The memorial service, on Feb. 19, will begin at the First Congregational Church, at 11 a.m. Bishop James Dixon, of the Houston branch of the NAACP, will officiate. Reflections will be given by Martin Luther King III, Rep. Sheila Jackson Lee (D-Texas), Great Barrington officials, and the educator Melanie Edwards, among others.

The service will move to the cemetery at 2:30 p.m.

“There’s a beautiful plaque and tombstone that will be placed there,” said VanSant, who is organizing the service at the request of the family. “It’s important that we really honor another member of Dr. Du Bois’ family back home to Great Barrington. That, to me, is the most meaningful work that I can imagine.”

The events will kick off Feb. 18, with a visit by Peck to Du Bois Middle School, where he’ll speak to students. That evening, at 7 p.m., Multicultural Bridge and Shakespeare & Company will produce the Charles Smith play “Knock Me a Kiss,” for which Yolande Nina Du Bois Irvin, herself, served as an advisor. The play is a fictional account of the 1928 marriage of W.E.B. Du Bois’ daughter, Yolande, to the poet Countee Cullen.

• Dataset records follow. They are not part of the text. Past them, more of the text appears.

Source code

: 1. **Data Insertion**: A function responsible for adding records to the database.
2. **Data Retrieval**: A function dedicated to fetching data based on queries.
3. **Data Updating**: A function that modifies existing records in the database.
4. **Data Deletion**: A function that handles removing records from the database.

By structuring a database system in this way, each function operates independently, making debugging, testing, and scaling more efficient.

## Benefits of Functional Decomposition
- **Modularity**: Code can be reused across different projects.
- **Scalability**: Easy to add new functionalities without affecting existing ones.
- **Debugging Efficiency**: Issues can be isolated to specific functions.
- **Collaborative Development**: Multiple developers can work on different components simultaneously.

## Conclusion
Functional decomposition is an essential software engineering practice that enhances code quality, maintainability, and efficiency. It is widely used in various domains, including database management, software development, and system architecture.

“She was very proud of that production, and that’s why we’re doing it — in their honor,” said VanSant.

Admission is free. Tickets are available at Shakespeare.org.

Monday through Wednesday is billed as the Fifth Annual Du Bois Legacy Festival. It will include daily pre-recorded talks and performances produced in collaboration with the Mahaiwe Performing Arts Center and accessed online each day at 5:30 p.m. The keynote address will be given by Dr. George T. French Jr., president of Clark Atlanta University. Check with mahaiwe.org for updated information.

Multicultural Bridge is organizing the events in conjunction with the town, the Du Bois Center at Great Barrington, Community of Faith Church, Shakespeare & Company, NAACP-Berkshires, the Mahaiwe and the First Congregational Church.